■ Exercise passage
Content starts

For more information on what is happening in your community — including details on outbreaks, testing capacity and local restrictions — click through to the regional coverage below.

You can also read more from the Public Health Agency of Canada, which provides a detailed look at every region — including seven-day average test positivity rates — in its daily epidemiological updates.

WATCH | Epidemiologist pushes back against endemic talk: 

Epidemiologist pushes back against talk of COVID-19 becoming endemic

Dr. Christopher Labos, an epidemiologist and cardiologist in Montreal, says it’s too early to think COVID-19 will become a more stable and predictable endemic disease, because the world could see new variants. 1:47

In British Columbia, an updated provincial health order now requires children age 12 to only have one dose of a vaccine to enter an event or setting where proof of vaccination is required.

In the Prairies, the premier of Saskatchewan is vowing to end the province’s proof of vaccine policy in the “not-too-distant future,” current public health orders in Manitoba were extended for at least another week and wastewater tests in Alberta suggests cases are declining in Calgary and Edmonton.

People look down on trucks parked on Wellington Street in Ottawa on Saturday during a rally against COVID-19 restrictions, which began as a cross-country convoy protesting a federal vaccine mandate for truckers crossing the border. (Justin Tang/The Canadian Press)

In the Atlantic, COVID-19 hospitalizations and active case counts in Newfoundland and Labrador have both dipped since Friday; Nova Scotia is reporting 87 people in designated COVID-19 units; Prince Edward Island confirmed the province’s 10th coronavirus death since the start of the pandemic; and schools in New Brunswick are set to reopen on Monday.

In the North, some schools in the Northwest Territories will be allowed to return to in-person classes on Monday. Meanwhile, documents obtained by CBC News showed a third of rapid tests shipped to Yukon were distributed to mines, sparking criticism.


What’s happening around the world

As of Sunday morning, more than 372.8 million cases of COVID-19 had been reported worldwide, according to Johns Hopkins University’s case-tracking tool. The reported global death toll stood at more than 5.65 million.

In Europe, Russia reported a record daily number of COVID-19 cases on Sunday, setting a new high for a 10th consecutive day. New daily cases jumped to 121,228, up from 113,122 a day earlier. The government’s coronavirus task force also reported 617 deaths in the past 24 hours.

In Asia, 34 new COVID-19 infections were detected among Olympics-related personnel, the Beijing 2022 Winter Games organizing committee said on Sunday, including Poland’s short track medal hopeful Natalia Maliszewska.

Of those, 13 were athletes or team officials who tested positive after arriving at the airport on Saturday. Of the total infections, 23 were among new airport arrivals, while 11 were people already in the “closed loop” bubble that separates event personnel from the public in an effort to curb the spread of infections.

Security officials are pictured through the window of a taxi operating within the closed loop system as they gather near the National Indoor Stadium on Sunday in Beijing, ahead of the start of the Winter Olympics on Feb. 4. (Carl Court/Getty Images)

Beijing officials said Sunday they sealed off several residential communities in the city’s northern district after two cases of COVID-19 were found.

Residents in the Anzhenli neighbourhood in Chaoyang district were sealed off on Saturday, and will not be allowed to leave their compound.

Beijing is on high alert as it prepares to host the Olympic Games, which open on Friday.

PHOTOS | Omicron now driving more COVID-19 deaths in U.S. than Delta:

In the Americas, the Omicron variant is estimated to account for nearly all the coronavirus circulating in the United States. And even though it causes less severe disease for most people, the fact that it is more transmissible means more people are falling ill and dying.

“Omicron will push us over a million deaths,” said Andrew Noymer, a public health professor at the University of California, Irvine.

Content ends

■ Raw data
Content starts

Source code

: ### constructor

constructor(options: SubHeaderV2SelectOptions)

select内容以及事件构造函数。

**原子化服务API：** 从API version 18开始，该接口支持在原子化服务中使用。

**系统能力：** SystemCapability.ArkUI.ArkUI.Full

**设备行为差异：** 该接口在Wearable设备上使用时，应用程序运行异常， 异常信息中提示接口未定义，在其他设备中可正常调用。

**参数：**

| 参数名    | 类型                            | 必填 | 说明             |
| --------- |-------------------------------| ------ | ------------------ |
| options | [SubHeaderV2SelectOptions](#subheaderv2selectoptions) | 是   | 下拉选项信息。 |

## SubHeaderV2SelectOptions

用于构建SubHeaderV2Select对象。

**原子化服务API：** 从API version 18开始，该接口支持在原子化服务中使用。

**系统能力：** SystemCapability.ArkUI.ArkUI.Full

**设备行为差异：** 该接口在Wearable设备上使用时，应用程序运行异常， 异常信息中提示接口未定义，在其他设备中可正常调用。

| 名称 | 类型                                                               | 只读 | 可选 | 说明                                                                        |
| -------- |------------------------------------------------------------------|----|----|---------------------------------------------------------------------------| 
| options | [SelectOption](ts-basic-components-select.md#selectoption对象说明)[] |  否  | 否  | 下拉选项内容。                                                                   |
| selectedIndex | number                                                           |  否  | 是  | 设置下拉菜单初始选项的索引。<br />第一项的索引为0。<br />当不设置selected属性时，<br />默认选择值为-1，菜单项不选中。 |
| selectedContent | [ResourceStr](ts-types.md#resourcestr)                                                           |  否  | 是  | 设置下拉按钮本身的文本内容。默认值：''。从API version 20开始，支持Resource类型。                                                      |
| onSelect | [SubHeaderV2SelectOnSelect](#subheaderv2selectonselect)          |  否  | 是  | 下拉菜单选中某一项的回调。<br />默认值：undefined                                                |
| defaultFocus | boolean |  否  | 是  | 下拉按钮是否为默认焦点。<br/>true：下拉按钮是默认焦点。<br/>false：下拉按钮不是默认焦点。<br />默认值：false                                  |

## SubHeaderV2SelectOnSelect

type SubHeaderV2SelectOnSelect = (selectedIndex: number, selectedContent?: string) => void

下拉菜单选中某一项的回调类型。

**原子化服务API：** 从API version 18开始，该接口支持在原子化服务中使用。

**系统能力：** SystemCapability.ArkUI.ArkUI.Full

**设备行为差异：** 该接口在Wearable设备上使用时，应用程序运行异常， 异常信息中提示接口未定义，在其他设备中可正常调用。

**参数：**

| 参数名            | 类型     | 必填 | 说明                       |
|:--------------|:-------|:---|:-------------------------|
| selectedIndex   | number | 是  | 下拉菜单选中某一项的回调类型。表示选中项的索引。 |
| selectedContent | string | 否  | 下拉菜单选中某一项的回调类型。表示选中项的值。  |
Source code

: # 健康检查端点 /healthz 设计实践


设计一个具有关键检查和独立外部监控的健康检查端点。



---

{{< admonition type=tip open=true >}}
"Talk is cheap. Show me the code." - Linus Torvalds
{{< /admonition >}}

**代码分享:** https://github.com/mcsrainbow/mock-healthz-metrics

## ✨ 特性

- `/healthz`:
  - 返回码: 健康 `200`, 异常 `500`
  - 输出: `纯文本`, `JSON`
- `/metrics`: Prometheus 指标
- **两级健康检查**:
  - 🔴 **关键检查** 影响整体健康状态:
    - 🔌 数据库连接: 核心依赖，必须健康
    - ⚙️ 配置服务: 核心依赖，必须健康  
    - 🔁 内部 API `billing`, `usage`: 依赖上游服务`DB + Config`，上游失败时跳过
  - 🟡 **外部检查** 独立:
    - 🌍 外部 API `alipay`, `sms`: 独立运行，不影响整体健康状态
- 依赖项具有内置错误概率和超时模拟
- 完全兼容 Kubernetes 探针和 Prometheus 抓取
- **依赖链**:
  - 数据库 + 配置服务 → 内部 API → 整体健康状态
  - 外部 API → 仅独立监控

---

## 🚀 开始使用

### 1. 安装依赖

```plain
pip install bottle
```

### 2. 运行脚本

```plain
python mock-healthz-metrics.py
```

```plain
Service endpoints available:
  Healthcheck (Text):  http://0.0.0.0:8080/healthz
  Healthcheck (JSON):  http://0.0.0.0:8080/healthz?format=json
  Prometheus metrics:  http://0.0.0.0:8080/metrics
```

Content ends

■ Prompt
Reproduce everything from "In British Columbia, an" down to "Calgary and Edmonton." in the COVID-19 roundup, switching in "sewage" wherever "wastewater" appears.

■ Response to this task
In British Columbia, an updated provincial health order now requires children age 12 to only have one dose of a vaccine to enter an event or setting where proof of vaccination is required.

In the Prairies, the premier of Saskatchewan is vowing to end the province’s proof of vaccine policy in the “not-too-distant future,” current public health orders in Manitoba were extended for at least another week and sewage tests in Alberta suggests cases are declining in Calgary and Edmonton.